▶ [What the task asks]
Would you write out all the records again, exactly?
┌─ Provided data
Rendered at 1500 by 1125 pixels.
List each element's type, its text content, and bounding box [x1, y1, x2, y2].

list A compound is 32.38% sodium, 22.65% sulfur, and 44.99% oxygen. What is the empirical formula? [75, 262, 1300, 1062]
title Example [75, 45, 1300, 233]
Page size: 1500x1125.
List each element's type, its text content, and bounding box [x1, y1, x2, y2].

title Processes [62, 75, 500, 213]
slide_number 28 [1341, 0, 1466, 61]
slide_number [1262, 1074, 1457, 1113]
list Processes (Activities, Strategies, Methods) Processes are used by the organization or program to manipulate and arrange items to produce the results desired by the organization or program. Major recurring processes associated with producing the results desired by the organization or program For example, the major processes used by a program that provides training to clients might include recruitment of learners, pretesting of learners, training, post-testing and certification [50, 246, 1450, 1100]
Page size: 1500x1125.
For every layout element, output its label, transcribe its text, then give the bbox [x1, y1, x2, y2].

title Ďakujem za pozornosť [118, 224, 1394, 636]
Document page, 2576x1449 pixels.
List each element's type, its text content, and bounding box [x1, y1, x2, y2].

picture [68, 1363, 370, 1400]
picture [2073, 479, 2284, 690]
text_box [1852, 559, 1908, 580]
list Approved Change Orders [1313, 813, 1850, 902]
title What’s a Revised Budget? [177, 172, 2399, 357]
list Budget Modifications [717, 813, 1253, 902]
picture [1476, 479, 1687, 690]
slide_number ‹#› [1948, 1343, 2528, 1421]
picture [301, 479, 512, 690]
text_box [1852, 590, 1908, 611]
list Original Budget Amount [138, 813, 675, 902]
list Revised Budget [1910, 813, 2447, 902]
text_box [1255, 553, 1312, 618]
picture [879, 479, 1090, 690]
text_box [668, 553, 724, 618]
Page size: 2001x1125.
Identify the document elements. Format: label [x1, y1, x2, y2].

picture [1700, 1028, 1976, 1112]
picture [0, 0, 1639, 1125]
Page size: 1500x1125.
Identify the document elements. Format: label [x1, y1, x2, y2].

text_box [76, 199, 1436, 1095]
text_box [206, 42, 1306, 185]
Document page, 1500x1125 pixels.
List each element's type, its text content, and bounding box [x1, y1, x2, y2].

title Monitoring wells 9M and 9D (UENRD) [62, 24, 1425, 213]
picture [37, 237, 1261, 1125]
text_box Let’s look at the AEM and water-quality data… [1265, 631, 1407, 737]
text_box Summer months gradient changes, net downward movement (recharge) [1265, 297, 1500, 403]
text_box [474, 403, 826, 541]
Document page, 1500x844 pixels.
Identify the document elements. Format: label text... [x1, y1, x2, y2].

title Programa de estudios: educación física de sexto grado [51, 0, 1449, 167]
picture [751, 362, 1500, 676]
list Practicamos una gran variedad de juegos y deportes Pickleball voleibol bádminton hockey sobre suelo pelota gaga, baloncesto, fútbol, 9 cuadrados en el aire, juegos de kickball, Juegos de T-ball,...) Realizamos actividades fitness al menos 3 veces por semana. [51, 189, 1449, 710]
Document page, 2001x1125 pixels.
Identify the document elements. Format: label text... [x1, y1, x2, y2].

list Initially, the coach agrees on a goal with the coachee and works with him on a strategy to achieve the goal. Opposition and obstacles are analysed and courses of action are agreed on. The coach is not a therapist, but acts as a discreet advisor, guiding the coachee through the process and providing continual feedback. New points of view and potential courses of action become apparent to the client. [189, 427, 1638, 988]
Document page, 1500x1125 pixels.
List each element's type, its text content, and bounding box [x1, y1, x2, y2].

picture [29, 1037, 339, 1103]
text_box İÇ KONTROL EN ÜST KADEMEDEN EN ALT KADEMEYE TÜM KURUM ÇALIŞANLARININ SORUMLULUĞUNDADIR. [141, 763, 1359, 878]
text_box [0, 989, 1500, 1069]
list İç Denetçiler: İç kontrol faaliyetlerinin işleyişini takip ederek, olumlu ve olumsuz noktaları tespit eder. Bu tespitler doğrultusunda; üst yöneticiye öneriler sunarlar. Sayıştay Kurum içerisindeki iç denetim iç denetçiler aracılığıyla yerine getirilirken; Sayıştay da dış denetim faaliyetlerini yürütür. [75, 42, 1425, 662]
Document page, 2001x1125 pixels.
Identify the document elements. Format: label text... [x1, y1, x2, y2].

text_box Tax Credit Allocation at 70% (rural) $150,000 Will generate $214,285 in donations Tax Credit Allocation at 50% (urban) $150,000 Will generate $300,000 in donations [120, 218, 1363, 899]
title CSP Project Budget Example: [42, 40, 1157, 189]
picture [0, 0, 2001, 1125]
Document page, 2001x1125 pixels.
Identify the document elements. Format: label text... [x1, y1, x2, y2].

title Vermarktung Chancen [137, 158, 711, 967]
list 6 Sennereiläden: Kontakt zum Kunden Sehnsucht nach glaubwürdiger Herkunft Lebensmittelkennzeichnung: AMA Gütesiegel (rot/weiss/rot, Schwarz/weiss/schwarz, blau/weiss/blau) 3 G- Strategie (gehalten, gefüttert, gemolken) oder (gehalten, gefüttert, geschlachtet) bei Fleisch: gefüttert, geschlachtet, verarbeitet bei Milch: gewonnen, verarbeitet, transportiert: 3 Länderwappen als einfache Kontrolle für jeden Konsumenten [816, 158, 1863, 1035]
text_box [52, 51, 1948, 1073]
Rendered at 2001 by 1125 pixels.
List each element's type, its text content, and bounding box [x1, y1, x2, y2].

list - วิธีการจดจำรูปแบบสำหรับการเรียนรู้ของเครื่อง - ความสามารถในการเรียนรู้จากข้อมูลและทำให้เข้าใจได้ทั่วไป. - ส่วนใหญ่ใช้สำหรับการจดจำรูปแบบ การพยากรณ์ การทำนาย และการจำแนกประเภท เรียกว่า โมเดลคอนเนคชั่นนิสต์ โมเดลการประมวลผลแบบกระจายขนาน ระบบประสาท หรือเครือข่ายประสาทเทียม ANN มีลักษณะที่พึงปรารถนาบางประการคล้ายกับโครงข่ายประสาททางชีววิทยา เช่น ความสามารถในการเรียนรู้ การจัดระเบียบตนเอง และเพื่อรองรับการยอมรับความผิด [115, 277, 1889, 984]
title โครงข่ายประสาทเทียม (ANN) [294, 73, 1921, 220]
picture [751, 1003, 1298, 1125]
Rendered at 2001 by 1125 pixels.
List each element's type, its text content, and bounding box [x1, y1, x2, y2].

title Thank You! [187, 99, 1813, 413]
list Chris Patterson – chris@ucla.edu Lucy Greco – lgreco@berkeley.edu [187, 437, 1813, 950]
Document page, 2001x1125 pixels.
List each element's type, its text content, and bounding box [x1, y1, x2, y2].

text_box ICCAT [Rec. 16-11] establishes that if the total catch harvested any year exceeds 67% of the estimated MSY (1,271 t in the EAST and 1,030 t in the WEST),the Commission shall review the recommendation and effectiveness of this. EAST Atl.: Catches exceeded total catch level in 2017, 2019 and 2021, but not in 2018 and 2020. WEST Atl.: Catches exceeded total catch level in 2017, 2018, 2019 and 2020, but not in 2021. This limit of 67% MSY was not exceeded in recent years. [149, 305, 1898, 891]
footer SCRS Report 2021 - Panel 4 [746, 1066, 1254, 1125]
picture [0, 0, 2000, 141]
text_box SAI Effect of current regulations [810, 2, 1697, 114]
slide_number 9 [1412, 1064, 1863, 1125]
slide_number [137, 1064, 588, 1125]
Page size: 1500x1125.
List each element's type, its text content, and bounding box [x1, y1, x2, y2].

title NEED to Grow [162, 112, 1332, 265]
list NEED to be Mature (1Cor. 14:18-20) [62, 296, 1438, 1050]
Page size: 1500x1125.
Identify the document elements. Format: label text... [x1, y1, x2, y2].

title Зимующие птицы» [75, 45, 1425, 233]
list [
└─
▶ [Your response]
Rendered at 1500 by 1125 pixels.
List each element's type, its text content, and bounding box [x1, y1, x2, y2].

list A compound is 32.38% sodium, 22.65% sulfur, and 44.99% oxygen. What is the empirical formula? [75, 262, 1300, 1062]
title Example [75, 45, 1300, 233]
Page size: 1500x1125.
List each element's type, its text content, and bounding box [x1, y1, x2, y2].

title Processes [62, 75, 500, 213]
slide_number 28 [1341, 0, 1466, 61]
slide_number [1262, 1074, 1457, 1113]
list Processes (Activities, Strategies, Methods) Processes are used by the organization or program to manipulate and arrange items to produce the results desired by the organization or program. Major recurring processes associated with producing the results desired by the organization or program For example, the major processes used by a program that provides training to clients might include recruitment of learners, pretesting of learners, training, post-testing and certification [50, 246, 1450, 1100]
Page size: 1500x1125.
For every layout element, output its label, transcribe its text, then give the bbox [x1, y1, x2, y2].

title Ďakujem za pozornosť [118, 224, 1394, 636]
Document page, 2576x1449 pixels.
List each element's type, its text content, and bounding box [x1, y1, x2, y2].

picture [68, 1363, 370, 1400]
picture [2073, 479, 2284, 690]
text_box [1852, 559, 1908, 580]
list Approved Change Orders [1313, 813, 1850, 902]
title What’s a Revised Budget? [177, 172, 2399, 357]
list Budget Modifications [717, 813, 1253, 902]
picture [1476, 479, 1687, 690]
slide_number ‹#› [1948, 1343, 2528, 1421]
picture [301, 479, 512, 690]
text_box [1852, 590, 1908, 611]
list Original Budget Amount [138, 813, 675, 902]
list Revised Budget [1910, 813, 2447, 902]
text_box [1255, 553, 1312, 618]
picture [879, 479, 1090, 690]
text_box [668, 553, 724, 618]
Page size: 2001x1125.
Identify the document elements. Format: label [x1, y1, x2, y2].

picture [1700, 1028, 1976, 1112]
picture [0, 0, 1639, 1125]
Page size: 1500x1125.
Identify the document elements. Format: label [x1, y1, x2, y2].

text_box [76, 199, 1436, 1095]
text_box [206, 42, 1306, 185]
Document page, 1500x1125 pixels.
List each element's type, its text content, and bounding box [x1, y1, x2, y2].

title Monitoring wells 9M and 9D (UENRD) [62, 24, 1425, 213]
picture [37, 237, 1261, 1125]
text_box Let’s look at the AEM and water-quality data… [1265, 631, 1407, 737]
text_box Summer months gradient changes, net downward movement (recharge) [1265, 297, 1500, 403]
text_box [474, 403, 826, 541]
Document page, 1500x844 pixels.
Identify the document elements. Format: label text... [x1, y1, x2, y2].

title Programa de estudios: educación física de sexto grado [51, 0, 1449, 167]
picture [751, 362, 1500, 676]
list Practicamos una gran variedad de juegos y deportes Pickleball voleibol bádminton hockey sobre suelo pelota gaga, baloncesto, fútbol, 9 cuadrados en el aire, juegos de kickball, Juegos de T-ball,...) Realizamos actividades fitness al menos 3 veces por semana. [51, 189, 1449, 710]
Document page, 2001x1125 pixels.
Identify the document elements. Format: label text... [x1, y1, x2, y2].

list Initially, the coach agrees on a goal with the coachee and works with him on a strategy to achieve the goal. Opposition and obstacles are analysed and courses of action are agreed on. The coach is not a therapist, but acts as a discreet advisor, guiding the coachee through the process and providing continual feedback. New points of view and potential courses of action become apparent to the client. [189, 427, 1638, 988]
Document page, 1500x1125 pixels.
List each element's type, its text content, and bounding box [x1, y1, x2, y2].

picture [29, 1037, 339, 1103]
text_box İÇ KONTROL EN ÜST KADEMEDEN EN ALT KADEMEYE TÜM KURUM ÇALIŞANLARININ SORUMLULUĞUNDADIR. [141, 763, 1359, 878]
text_box [0, 989, 1500, 1069]
list İç Denetçiler: İç kontrol faaliyetlerinin işleyişini takip ederek, olumlu ve olumsuz noktaları tespit eder. Bu tespitler doğrultusunda; üst yöneticiye öneriler sunarlar. Sayıştay Kurum içerisindeki iç denetim iç denetçiler aracılığıyla yerine getirilirken; Sayıştay da dış denetim faaliyetlerini yürütür. [75, 42, 1425, 662]
Document page, 2001x1125 pixels.
Identify the document elements. Format: label text... [x1, y1, x2, y2].

text_box Tax Credit Allocation at 70% (rural) $150,000 Will generate $214,285 in donations Tax Credit Allocation at 50% (urban) $150,000 Will generate $300,000 in donations [120, 218, 1363, 899]
title CSP Project Budget Example: [42, 40, 1157, 189]
picture [0, 0, 2001, 1125]
Document page, 2001x1125 pixels.
Identify the document elements. Format: label text... [x1, y1, x2, y2].

title Vermarktung Chancen [137, 158, 711, 967]
list 6 Sennereiläden: Kontakt zum Kunden Sehnsucht nach glaubwürdiger Herkunft Lebensmittelkennzeichnung: AMA Gütesiegel (rot/weiss/rot, Schwarz/weiss/schwarz, blau/weiss/blau) 3 G- Strategie (gehalten, gefüttert, gemolken) oder (gehalten, gefüttert, geschlachtet) bei Fleisch: gefüttert, geschlachtet, verarbeitet bei Milch: gewonnen, verarbeitet, transportiert: 3 Länderwappen als einfache Kontrolle für jeden Konsumenten [816, 158, 1863, 1035]
text_box [52, 51, 1948, 1073]
Rendered at 2001 by 1125 pixels.
List each element's type, its text content, and bounding box [x1, y1, x2, y2].

list - วิธีการจดจำรูปแบบสำหรับการเรียนรู้ของเครื่อง - ความสามารถในการเรียนรู้จากข้อมูลและทำให้เข้าใจได้ทั่วไป. - ส่วนใหญ่ใช้สำหรับการจดจำรูปแบบ การพยากรณ์ การทำนาย และการจำแนกประเภท เรียกว่า โมเดลคอนเนคชั่นนิสต์ โมเดลการประมวลผลแบบกระจายขนาน ระบบประสาท หรือเครือข่ายประสาทเทียม ANN มีลักษณะที่พึงปรารถนาบางประการคล้ายกับโครงข่ายประสาททางชีววิทยา เช่น ความสามารถในการเรียนรู้ การจัดระเบียบตนเอง และเพื่อรองรับการยอมรับความผิด [115, 277, 1889, 984]
title โครงข่ายประสาทเทียม (ANN) [294, 73, 1921, 220]
picture [751, 1003, 1298, 1125]
Rendered at 2001 by 1125 pixels.
List each element's type, its text content, and bounding box [x1, y1, x2, y2].

title Thank You! [187, 99, 1813, 413]
list Chris Patterson – chris@ucla.edu Lucy Greco – lgreco@berkeley.edu [187, 437, 1813, 950]
Document page, 2001x1125 pixels.
List each element's type, its text content, and bounding box [x1, y1, x2, y2].

text_box ICCAT [Rec. 16-11] establishes that if the total catch harvested any year exceeds 67% of the estimated MSY (1,271 t in the EAST and 1,030 t in the WEST),the Commission shall review the recommendation and effectiveness of this. EAST Atl.: Catches exceeded total catch level in 2017, 2019 and 2021, but not in 2018 and 2020. WEST Atl.: Catches exceeded total catch level in 2017, 2018, 2019 and 2020, but not in 2021. This limit of 67% MSY was not exceeded in recent years. [149, 305, 1898, 891]
footer SCRS Report 2021 - Panel 4 [746, 1066, 1254, 1125]
picture [0, 0, 2000, 141]
text_box SAI Effect of current regulations [810, 2, 1697, 114]
slide_number 9 [1412, 1064, 1863, 1125]
slide_number [137, 1064, 588, 1125]
Page size: 1500x1125.
List each element's type, its text content, and bounding box [x1, y1, x2, y2].

title NEED to Grow [162, 112, 1332, 265]
list NEED to be Mature (1Cor. 14:18-20) [62, 296, 1438, 1050]
Page size: 1500x1125.
Identify the document elements. Format: label text... [x1, y1, x2, y2].

title Зимующие птицы» [75, 45, 1425, 233]
list [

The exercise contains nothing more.